Can Obama turn it around? There is still plenty of time for Obama to recover, but in order to do so — and to restore some of his donor base — he’s going to have to stop stumbling into five significant pitfalls, as I write in The Fiscal Times today. Here are three of the big mistakes that Obama needs to reverse:
2 – Stop debating over private and public equity track records. Seriously, who on Obama’s team thought the “vampire capitalist” attack would work? A similar effort by Newt Gingrich flopped spectacularly a few months ago. Romney’s team clearly prepared for the attack, however, because they immediately pointed out that Obama’s claim to economic brilliance by saving the auto industry came through forced closings of hundreds of GM and Chrysler dealerships, with job losses in the tens of thousands. Furthermore, the debate over investment strategies put Obama’s loss of over a half-billion dollars in the Solyndra collapse and other green-sector bankruptcies back on the table. Not only did the attack on Bain come across as anti-investment, exacerbating Obama’s issues with the investor class, it also highlighted Romney’s success and Obama’s failures in equity investment.
3 – Embrace the Simpson-Bowles deficit reduction plan. It probably won’t pass, but at least adopting it as a deficit reduction plan will make Obama look serious about budgets. Obama created the deficit-reform commission himself, and has ignored their recommendations ever since. He raised expectations only to casually disappoint voters almost as soon as the ink was dry on the proposal. Obama’s budget proposals for the last two fiscal years lacked seriousness to such a degree that they received zero votes in three tries in Congress – not even a single vote from a member of his own party.

========

* _Goal of the exercise_
From the passage on Obama's campaign mistakes, quote the part that opens with the words containing "3 – Embrace" and closes with "his own party.". You will not need the records for any of this work.

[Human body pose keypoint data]
========

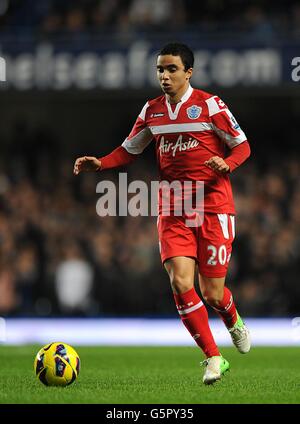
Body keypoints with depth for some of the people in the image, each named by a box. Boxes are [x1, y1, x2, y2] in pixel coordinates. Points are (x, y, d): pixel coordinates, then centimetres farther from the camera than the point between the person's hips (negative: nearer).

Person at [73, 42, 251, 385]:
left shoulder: (209, 105, -5)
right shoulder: (152, 111, 8)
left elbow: (242, 145, 0)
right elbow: (128, 151, 18)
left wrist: (226, 163, -21)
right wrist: (99, 163, 0)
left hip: (212, 205, -3)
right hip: (173, 210, 3)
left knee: (211, 294, -2)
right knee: (180, 282, -16)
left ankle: (233, 321, 37)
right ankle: (213, 358, -3)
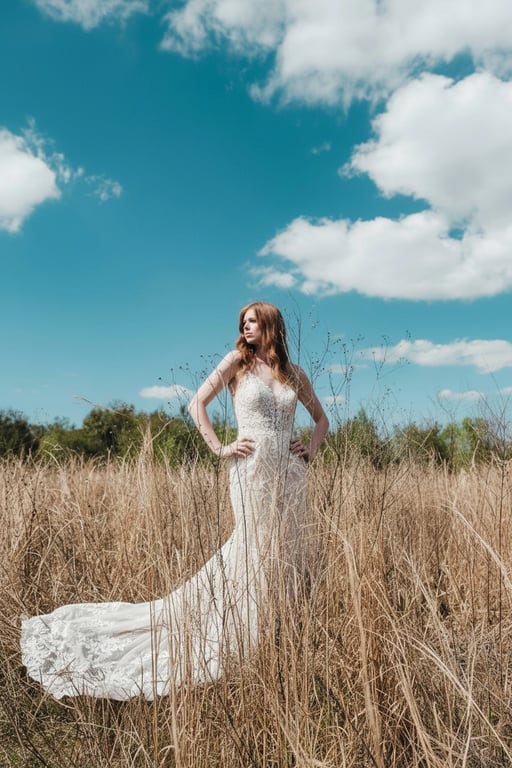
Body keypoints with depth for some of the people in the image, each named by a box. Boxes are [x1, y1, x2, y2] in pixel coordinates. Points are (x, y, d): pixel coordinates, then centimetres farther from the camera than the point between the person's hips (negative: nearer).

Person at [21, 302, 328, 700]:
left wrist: (311, 451, 6)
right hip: (252, 469, -4)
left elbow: (321, 418, 22)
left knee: (285, 553, 7)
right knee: (254, 550, -1)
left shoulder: (294, 373, 11)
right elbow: (197, 404, -3)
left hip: (289, 473, 4)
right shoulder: (237, 360, 1)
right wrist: (221, 449, -7)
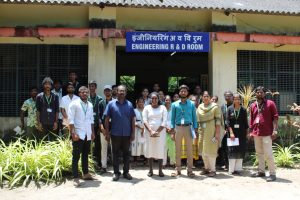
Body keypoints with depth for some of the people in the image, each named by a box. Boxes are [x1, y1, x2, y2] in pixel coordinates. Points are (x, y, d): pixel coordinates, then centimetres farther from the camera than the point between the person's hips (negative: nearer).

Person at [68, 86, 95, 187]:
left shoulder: (90, 105, 12)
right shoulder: (74, 104, -6)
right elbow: (71, 120, -11)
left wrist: (92, 132, 12)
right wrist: (73, 133, -18)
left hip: (88, 134, 6)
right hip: (78, 134, -6)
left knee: (85, 154, 15)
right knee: (76, 156, -2)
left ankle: (85, 173, 28)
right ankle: (76, 178, 1)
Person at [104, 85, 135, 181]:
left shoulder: (129, 104, 5)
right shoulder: (111, 104, 0)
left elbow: (132, 119, 6)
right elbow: (107, 119, 1)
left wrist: (133, 133, 1)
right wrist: (107, 133, -4)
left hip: (127, 134, 1)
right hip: (115, 134, -1)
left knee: (126, 153, 9)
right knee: (115, 153, 6)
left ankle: (126, 172, 20)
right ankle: (116, 172, 17)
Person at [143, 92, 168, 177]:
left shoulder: (163, 108, 5)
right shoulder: (147, 108, 7)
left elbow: (164, 121, -2)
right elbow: (145, 121, -2)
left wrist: (157, 131, -12)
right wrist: (151, 131, -14)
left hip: (160, 132, -1)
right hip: (149, 131, 1)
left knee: (160, 150, -2)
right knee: (150, 149, 2)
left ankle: (160, 170, 5)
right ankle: (150, 170, 11)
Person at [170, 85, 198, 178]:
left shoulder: (191, 104, 5)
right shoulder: (175, 104, 5)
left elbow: (194, 117, 6)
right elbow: (172, 118, 5)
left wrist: (196, 129, -1)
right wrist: (172, 129, -3)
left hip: (188, 128, 0)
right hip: (178, 128, 1)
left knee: (189, 149, 0)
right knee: (178, 150, 6)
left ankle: (190, 170, 7)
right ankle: (178, 169, 14)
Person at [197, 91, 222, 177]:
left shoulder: (215, 107, -4)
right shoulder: (199, 107, 11)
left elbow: (218, 120, -9)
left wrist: (217, 133, -14)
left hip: (211, 131, -5)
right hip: (202, 131, 5)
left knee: (211, 150, -4)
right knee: (203, 151, 9)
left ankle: (213, 169, 6)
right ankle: (206, 168, 22)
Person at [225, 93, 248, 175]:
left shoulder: (243, 110, 3)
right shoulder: (230, 109, 0)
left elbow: (245, 122, 5)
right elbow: (227, 121, -4)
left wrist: (246, 133, 2)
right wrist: (231, 132, -12)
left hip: (241, 133, 2)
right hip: (232, 132, -2)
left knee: (240, 151, 4)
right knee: (232, 150, -2)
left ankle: (238, 168, 12)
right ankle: (231, 169, 4)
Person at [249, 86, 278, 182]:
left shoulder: (270, 103, -2)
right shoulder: (253, 106, 12)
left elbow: (275, 117, -5)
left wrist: (275, 130, -12)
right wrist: (251, 131, 14)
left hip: (267, 133, -5)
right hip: (256, 133, 6)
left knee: (268, 154, -6)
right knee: (259, 153, 12)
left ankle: (272, 173, 2)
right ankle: (261, 171, 22)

========

* _Solution for this exercise_
3 – Embrace the Simpson-Bowles deficit reduction plan. It probably won’t pass, but at least adopting it as a deficit reduction plan will make Obama look serious about budgets. Obama created the deficit-reform commission himself, and has ignored their recommendations ever since. He raised expectations only to casually disappoint voters almost as soon as the ink was dry on the proposal. Obama’s budget proposals for the last two fiscal years lacked seriousness to such a degree that they received zero votes in three tries in Congress – not even a single vote from a member of his own party.